In the world of mathematics and physics, three-dimensional vectors play a crucial role in describing motion and positions in space. These vectors are represented using three components, each corresponding to one of the three dimensions: the x-axis, the y-axis, and the z-axis. \( \mathbf{u} = a\mathbf{i} + b\mathbf{j} + c\mathbf{k} \) is a typical format for a 3D vector, where \( a, b, \) and \( c \) are the magnitudes in the x, y, and z directions, respectively.
Understanding these components helps in visualizing and manipulating vectors in a spatial environment. For instance, in the exercise given, vector \( \mathbf{u} = \mathbf{i} - \mathbf{k} \) indicates the presence of 1 unit in the x-direction and -1 unit in the z-direction, while vector \( \mathbf{v} = \mathbf{j} \) is simply 1 unit in the y-direction. This comprehension allows us to visualize how objects or entities move in a three-dimensional space.

The coordinate axes are fundamental to understanding and visualizing three-dimensional vectors. Typically, these axes consist of the x-axis, y-axis, and z-axis. They intersect at a point called the origin, denoted as (0, 0, 0).

• The x-axis is often drawn horizontally and represents the left-to-right dimension.
• The y-axis is vertical, indicating the upward or downward dimension.
• The z-axis is usually depicted coming out of or going into the plane, representing the in-and-out dimension.

Familiarity with these axes allows us to plot vectors accurately. For example, plotting \( \mathbf{u} = \mathbf{i} - \mathbf{k} \) involves moving 1 unit along the x-axis and -1 unit along the z-axis. This foundational knowledge of the coordinate axes builds a framework upon which complex calculations and visualizations can be understood.

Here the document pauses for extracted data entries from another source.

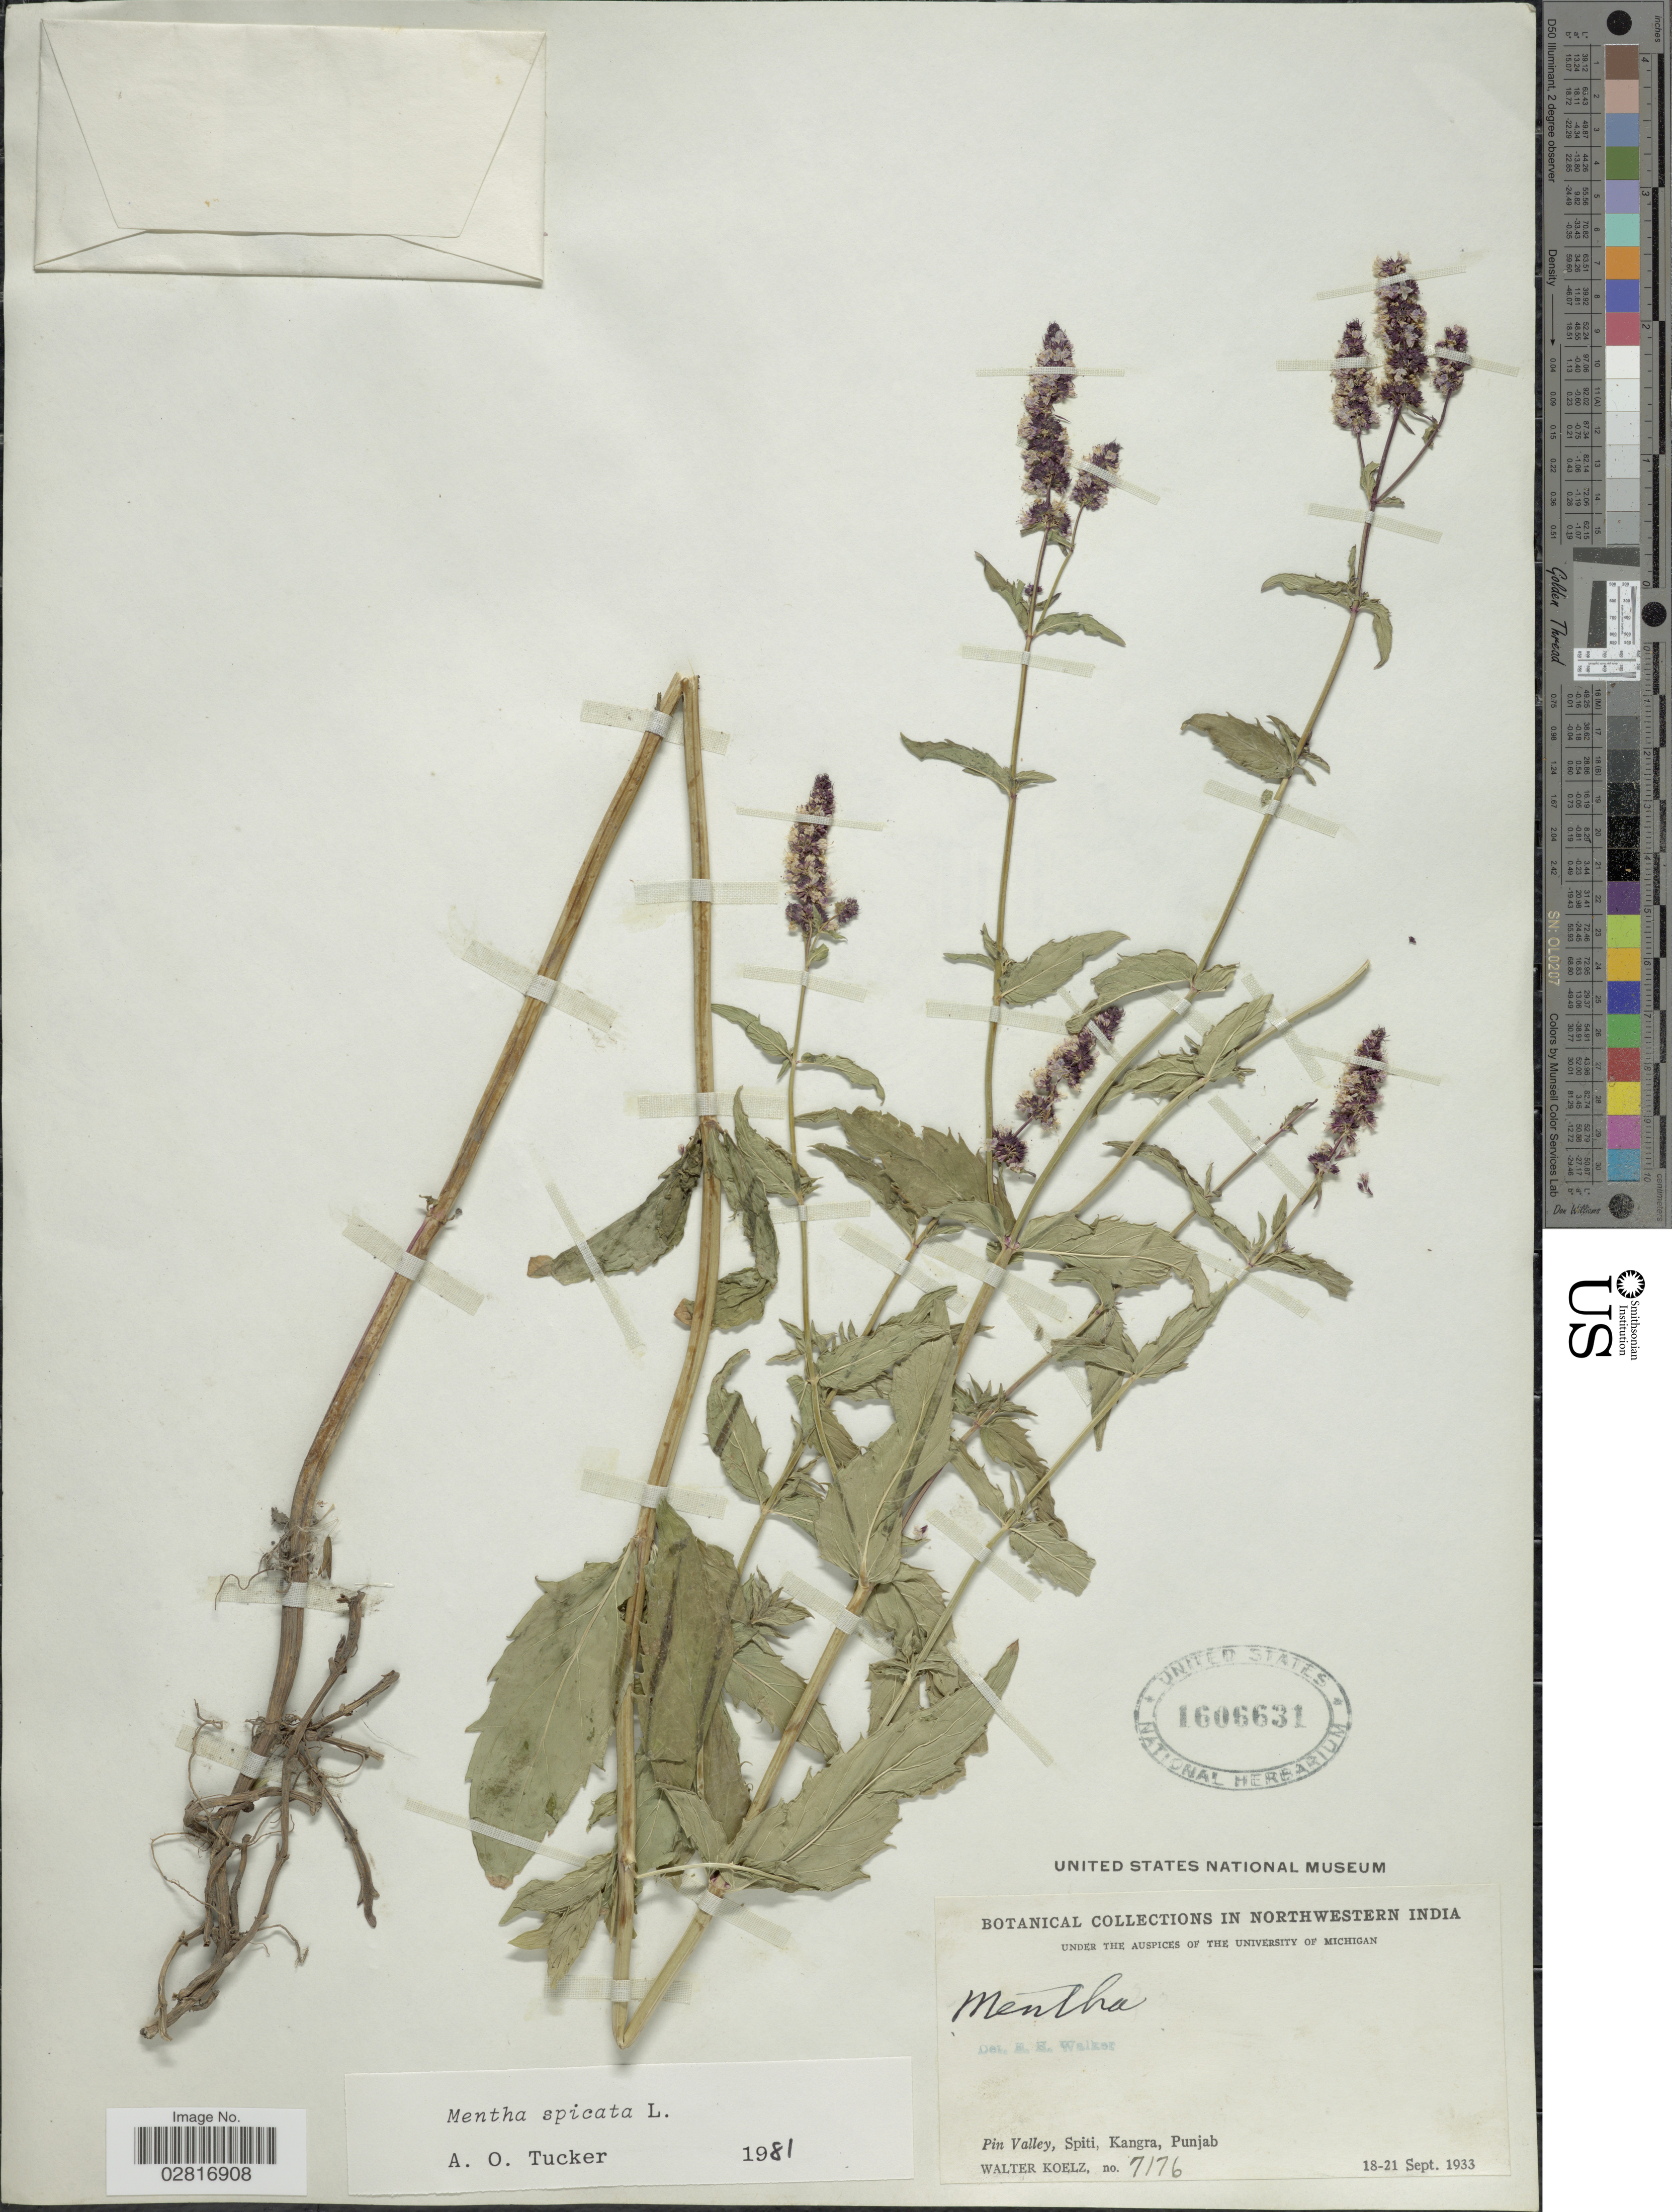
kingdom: Plantae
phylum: Tracheophyta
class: Magnoliopsida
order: Lamiales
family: Lamiaceae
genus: Mentha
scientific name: Mentha spicata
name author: L.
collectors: W. N. Koelz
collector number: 7176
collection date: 1933-09-18/1933-09-21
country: India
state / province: Punjab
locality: Northwestern India, Pin Valley, Spiti, Kangra, Punjab.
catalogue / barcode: US 1606631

Visualizing vectors helps in interpreting mathematical expressions in the context of spatial environments. Using the coordinate axes, vectors can be drawn as arrows starting from the origin to a specific point, hence making interpretation more intuitive.
When given vectors \( \mathbf{u} \) and \( \mathbf{v} \) as in the exercise, imagining them in space becomes crucial. Each vector points in a specific direction according to its components. For instance, plotting \( \mathbf{u} = \mathbf{i} - \mathbf{k} \) on the coordinate axes shows it going towards the point (1, 0, -1). The cross product \( \mathbf{u} \times \mathbf{v} = \mathbf{i} + \mathbf{j} + \mathbf{k} \) results in a new vector that points to (1, 1, 1), illustrating how interaction between vectors produces a vector orthogonal to both.
This visualization process not only aids in understanding vector properties but also demonstrates their practical applications in various real-world scenarios.